Author Topic: dug out canoe  (Read 19593 times)

0 Members and 1 Guest are viewing this topic.

Offline stickbender

  • Member
  • Posts: 3,828
Re: dug out canoe
« Reply #30 on: January 11, 2011, 08:23:30 pm »

     My mind used to be as sharp as the lead edge of a bowling ball.  ::)  But it has since gotten progressively duller...... ;D

Old age ain't for sissys!

                                                                                  Wayne

Offline Terrible_Savage

  • Member
  • Posts: 6
Re: dug out canoe
« Reply #31 on: January 12, 2011, 09:33:32 pm »
found a pic, never posted a pic on forums before so lets see....    this was me coming in after a good sail, the bay was protected from the wind so the sail is limp.
finding pictures like this make me so frikken homesick who really needs running water hey? esh! I might still make a break for it!

Offline Terrible_Savage

  • Member
  • Posts: 6
Re: dug out canoe
« Reply #32 on: January 12, 2011, 09:34:53 pm »
that sail sure looks small from this side but it's bigger, much bigger than it looks!

Offline Sparrow

  • Member
  • Posts: 1,985
  • Who shot cock robin ? I said the sparrow.
    • Dream Fish Charters
Re: dug out canoe
« Reply #33 on: January 13, 2011, 01:07:54 am »
 Man !   look at that beach.  A fine boat    Feesh !  I think I am ready to make a break for it too. Got the coordinates of that beach ?  Thanks for the pic.  '  Frank
Frank (The Sparrow) Pataha, Washington

Offline JW_Halverson

  • Member
  • Posts: 11,923
Re: dug out canoe
« Reply #34 on: January 13, 2011, 05:41:32 pm »
Hand-lining marlin and tuna outa one of them boats?  Ranks right up there with guys that hunt gruzzly with a screwdriver! 
Guns have triggers. Bicycles have wheels. Trees and bows have wooden limbs.

Offline Terrible_Savage

  • Member
  • Posts: 6
Re: dug out canoe
« Reply #35 on: January 14, 2011, 12:02:11 am »
12°58'08.84" S  40°32'48.23" E    type that in google earth, I heard after the war the place almost became a tourist trap but it's remote location kinda helps a little, I think the power stays on in the city nowadays and you don't go through army run checkpoints anymore, crazy, I remember the marching songs from the other side of a bamboo fence, time waits for no man. seems we're hostage to seasons and when yours is up the leaf pile grows a little.

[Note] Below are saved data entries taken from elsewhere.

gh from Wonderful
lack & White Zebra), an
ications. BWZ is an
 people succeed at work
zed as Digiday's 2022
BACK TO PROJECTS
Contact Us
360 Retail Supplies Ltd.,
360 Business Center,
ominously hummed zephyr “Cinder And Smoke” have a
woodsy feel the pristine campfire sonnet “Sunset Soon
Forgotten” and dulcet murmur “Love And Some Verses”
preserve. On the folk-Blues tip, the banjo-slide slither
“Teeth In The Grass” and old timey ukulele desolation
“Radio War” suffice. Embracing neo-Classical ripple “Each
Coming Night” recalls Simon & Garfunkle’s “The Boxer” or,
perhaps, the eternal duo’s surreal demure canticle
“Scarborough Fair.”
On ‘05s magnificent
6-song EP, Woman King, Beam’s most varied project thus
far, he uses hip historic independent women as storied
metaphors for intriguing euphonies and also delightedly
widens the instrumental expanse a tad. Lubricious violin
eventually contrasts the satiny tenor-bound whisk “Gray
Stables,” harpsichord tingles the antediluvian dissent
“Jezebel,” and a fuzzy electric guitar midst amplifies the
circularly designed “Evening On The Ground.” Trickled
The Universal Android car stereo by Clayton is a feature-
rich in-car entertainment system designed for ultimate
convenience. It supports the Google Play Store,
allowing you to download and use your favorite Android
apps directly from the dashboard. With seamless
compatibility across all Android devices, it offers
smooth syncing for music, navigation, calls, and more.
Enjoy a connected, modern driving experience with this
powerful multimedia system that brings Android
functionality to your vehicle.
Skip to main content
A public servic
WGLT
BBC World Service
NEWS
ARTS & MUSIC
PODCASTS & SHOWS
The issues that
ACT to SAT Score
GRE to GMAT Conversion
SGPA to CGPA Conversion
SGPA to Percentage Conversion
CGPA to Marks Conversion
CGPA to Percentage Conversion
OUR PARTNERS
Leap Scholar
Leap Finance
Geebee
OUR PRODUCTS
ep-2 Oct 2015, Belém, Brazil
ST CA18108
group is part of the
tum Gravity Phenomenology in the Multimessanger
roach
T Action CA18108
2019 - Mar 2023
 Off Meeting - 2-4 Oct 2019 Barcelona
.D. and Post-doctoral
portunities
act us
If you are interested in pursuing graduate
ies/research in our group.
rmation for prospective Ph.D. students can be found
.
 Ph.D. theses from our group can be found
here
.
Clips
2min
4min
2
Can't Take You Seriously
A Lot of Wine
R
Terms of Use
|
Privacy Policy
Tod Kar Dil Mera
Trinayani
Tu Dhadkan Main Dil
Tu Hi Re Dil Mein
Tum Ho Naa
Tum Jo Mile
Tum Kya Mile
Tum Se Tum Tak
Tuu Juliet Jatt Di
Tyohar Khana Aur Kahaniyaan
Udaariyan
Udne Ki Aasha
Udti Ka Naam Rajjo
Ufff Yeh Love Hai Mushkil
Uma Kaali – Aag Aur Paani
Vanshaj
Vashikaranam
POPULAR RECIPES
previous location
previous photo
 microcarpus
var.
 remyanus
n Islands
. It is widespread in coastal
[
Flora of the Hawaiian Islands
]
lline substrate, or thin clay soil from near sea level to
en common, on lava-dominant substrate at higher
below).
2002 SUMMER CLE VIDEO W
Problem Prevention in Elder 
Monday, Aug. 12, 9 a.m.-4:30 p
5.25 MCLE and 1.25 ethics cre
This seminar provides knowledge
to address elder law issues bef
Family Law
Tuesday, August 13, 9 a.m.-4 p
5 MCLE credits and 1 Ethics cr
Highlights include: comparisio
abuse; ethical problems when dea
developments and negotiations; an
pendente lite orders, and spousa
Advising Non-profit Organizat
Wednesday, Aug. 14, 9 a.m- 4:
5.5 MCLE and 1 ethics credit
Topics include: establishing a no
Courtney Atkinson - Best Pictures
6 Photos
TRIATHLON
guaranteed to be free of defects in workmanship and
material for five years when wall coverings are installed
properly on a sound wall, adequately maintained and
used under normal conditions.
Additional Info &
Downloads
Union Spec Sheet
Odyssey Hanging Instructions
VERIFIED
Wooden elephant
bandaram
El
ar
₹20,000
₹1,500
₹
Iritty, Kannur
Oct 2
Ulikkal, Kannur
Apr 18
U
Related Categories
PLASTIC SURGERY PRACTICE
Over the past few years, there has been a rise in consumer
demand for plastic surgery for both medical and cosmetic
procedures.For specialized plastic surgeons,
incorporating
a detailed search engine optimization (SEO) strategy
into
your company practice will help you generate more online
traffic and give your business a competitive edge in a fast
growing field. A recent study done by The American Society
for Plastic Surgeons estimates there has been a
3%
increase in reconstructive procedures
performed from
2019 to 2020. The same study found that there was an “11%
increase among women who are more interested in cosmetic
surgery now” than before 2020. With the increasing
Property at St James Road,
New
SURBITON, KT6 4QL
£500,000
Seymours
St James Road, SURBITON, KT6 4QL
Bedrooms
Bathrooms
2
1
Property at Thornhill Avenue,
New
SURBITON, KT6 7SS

yea, those dudes who caught those fish were something else, I don't think i mentioned those little canoes were too low to the water for an oar, they paddled the things by hand!

I saw a guy walking down the road off that beach with a fish, sailfish i think, balancing the fish on his head (quite a normal way of carrying things) and the nose was dragging the ground one side and the tail the other side. picture a gentle arc that long!